ATLANTA (AP) - United Parcel Service is still struggling to regain its business three weeks after a strike crippled the shipping giant. But the company said so many part-timers found other jobs that it won't follow through on a layoff threat and has actually begun hiring nationwide.
The Atlanta-based company estimated that its business has fallen off by up to 6 percent, thanks mostly to midsize businesses that took their packages elsewhere during the 15-day strike by the Teamsters union.
But UPS won't be laying off the 13,000 to 17,000 workers such a decline normally would require because 15,000 part-time workers didn't return after the strike and because businesses have begun to boost shipments for the holidays.
"This isn't like a single-quarter phenomenon. We have lost business," UPS spokesman Norman Black said Tuesday.
UPS' pickups have averaged between 11.8 million and 12 million a day. That's down from the 12.5 to 12.7 million packages a day last September, Black said.
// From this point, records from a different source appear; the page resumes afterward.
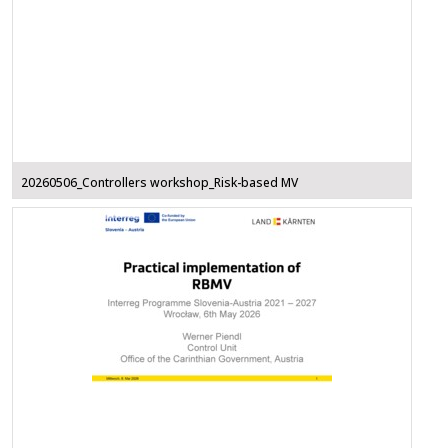
20260506_Controllers workshop_Risk-based MV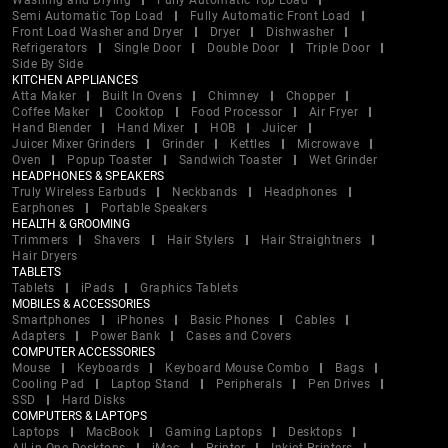
Washing and Drying
Fully Automatic Top Load
Semi Automatic Top Load
Fully Automatic Front Load
Front Load Washer and Dryer
Dryer
Dishwasher
Refrigerators
Single Door
Double Door
Triple Door
Side By Side
KITCHEN APPLIANCES
Atta Maker
Built In Ovens
Chimney
Chopper
Coffee Maker
Cooktop
Food Processor
Air Fryer
Hand Blender
Hand Mixer
HOB
Juicer
Juicer Mixer Grinders
Grinder
Kettles
Microwave
Oven
Popup Toaster
Sandwich Toaster
Wet Grinder
HEADPHONES & SPEAKERS
Truly Wireless Earbuds
Neckbands
Headphones
Earphones
Portable Speakers
HEALTH & GROOMING
Trimmers
Shavers
Hair Stylers
Hair Straightners
Hair Dryers
TABLETS
Tablets
iPads
Graphics Tablets
MOBILES & ACCESSORIES
Smartphones
iPhones
Basic Phones
Cables
Adapters
Power Bank
Cases and Covers
COMPUTER ACCESSORIES
Mouse
Keyboards
Keyboard Mouse Combo
Bags
Cooling Pad
Laptop Stand
Peripherals
Pen Drives
SSD
Hard Disks
COMPUTERS & LAPTOPS
Laptops
MacBook
Gaming Laptops
Desktops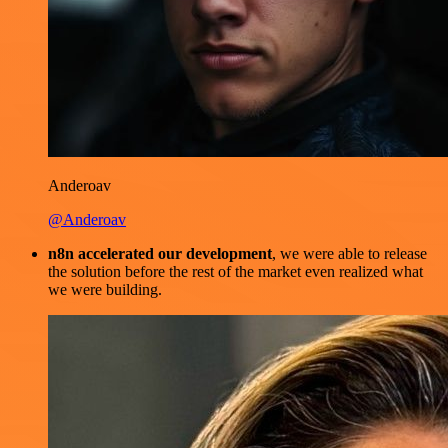
Anderoav
@Anderoav
n8n accelerated our development
, we were able to release
the solution before the rest of the market even realized what
we were building.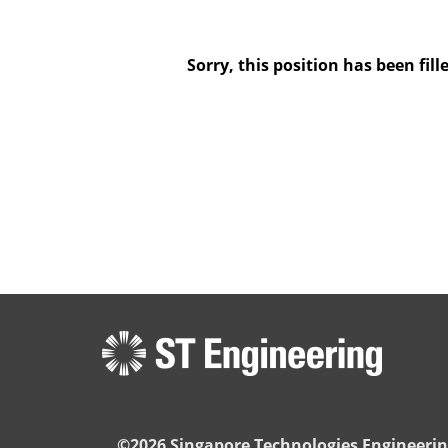
Sorry, this position has been fill
©2026 Singapore Technologies Engineerin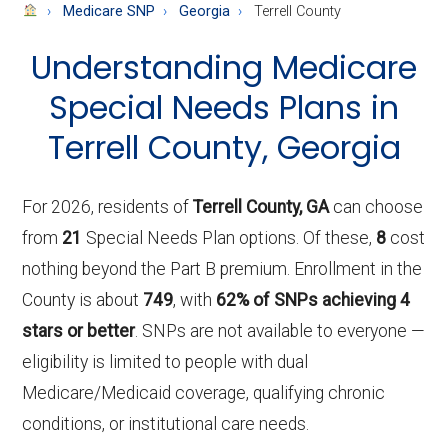
About
Medicare SNP
Georgia
Terrell County
Medicare
Understanding Medicare
Special Needs Plans in
Terrell County, Georgia
For 2026, residents of
Terrell County, GA
can choose
from
21
Special Needs Plan options. Of these,
8
cost
nothing beyond the Part B premium. Enrollment in the
County is about
749
, with
62% of SNPs achieving 4
stars or better
. SNPs are not available to everyone —
eligibility is limited to people with dual
Medicare/Medicaid coverage, qualifying chronic
conditions, or institutional care needs.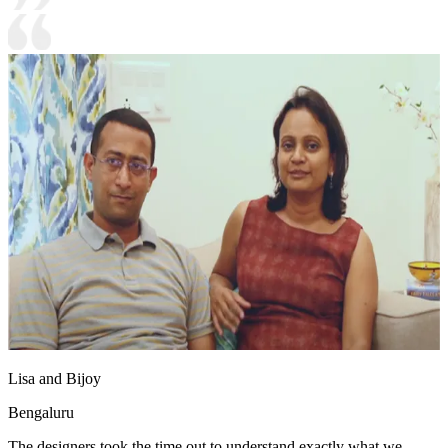
Lisa and Bijoy
Bengaluru
The designers took the time out to understand exactly what we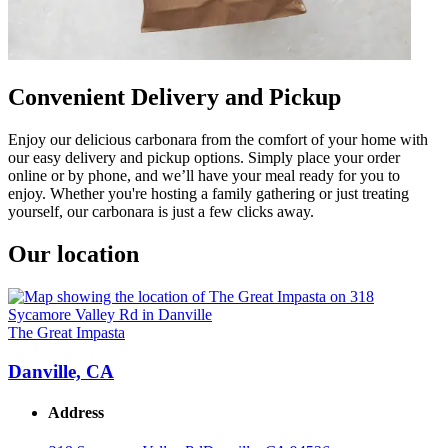
Convenient Delivery and Pickup
Enjoy our delicious carbonara from the comfort of your home with
our easy delivery and pickup options. Simply place your order
online or by phone, and we’ll have your meal ready for you to
enjoy. Whether you're hosting a family gathering or just treating
yourself, our carbonara is just a few clicks away.
Our location
The Great Impasta
Danville, CA
Address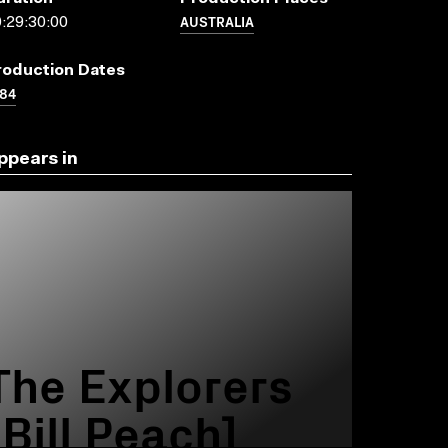
AUSTRALIA
:29:30:00
roduction Dates
84
ppears in
The Explorers
[Bill Peach]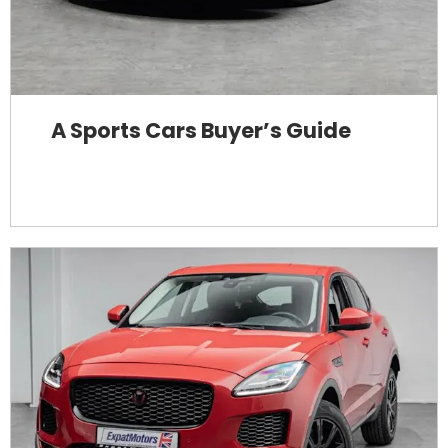
A Sports Cars Buyer’s Guide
"The one thing the strike did was undermine the confidence these businesses had," he said. "They are back to shipping a lot of volume. But at the same time they are saying, `I can't take a chance. I need to diversify my shipping."'
Adding to the company's post-strike adjustment problems are reports of turmoil between Teamsters employees and management at its distribution centers in Chicago and Ontario, Calif.
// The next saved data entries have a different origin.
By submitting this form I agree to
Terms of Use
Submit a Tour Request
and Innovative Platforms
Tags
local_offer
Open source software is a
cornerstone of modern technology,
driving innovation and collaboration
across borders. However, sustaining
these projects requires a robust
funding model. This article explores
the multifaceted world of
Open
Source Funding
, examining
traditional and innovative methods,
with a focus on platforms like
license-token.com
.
Jerald Zero, spokesman for Local 705 in Chicago, said UPS was refusing to deduct more than $350,000 in local union dues until a contract was signed.
UPS spokesman Bob Godlewski said that without a valid contract, the company did not have the authority to deduct union dues from employee pay checks.
"It seems to be much ado about nothing," said Godlewski, who suggested the issue might be resolved by signing an extension agreement to bridge the gap between the old and new contracts.
In Ontario, union officials have filed complaints of mistreatment and harassment by management in the wake of the strike.
"We've had serious problems in many locations, not just those two," said Rand Wilson, a spokesman for Teamsters International in Washington.
Wilson said hundreds of employees have reported being harassed and excessively disciplined for minor infractions because they honored the picket line.
"I don't know what they are talking about," Black said, adding that UPS' labor relations board is reviewing the conduct of 40 to 50 employees for allegedly violent behavior during the strike.
"These are instances were people were assaulted, shot at or stabbed with an ice pick," he said.
Upheaval at UPS is the last thing its customers want to hear about.
"I figure we've just survived the worst disaster UPS has ever been through. So we can probably get through the rest of this if we have to," said Jack Carlin, spokesman for United Design, a Noble, Okla.-based manufacturer of ceramic figurines.
But the company has asked for bids from FedEx and the U.S. Postal Service, he said.
Retail giants Lands End and J.C. Penney, which has a 5-year, $1 million contract with UPS, now offer their customers a choice of shippers. But both said that, in spite of the problems, UPS was the preferred choice because of its delivery span and cost.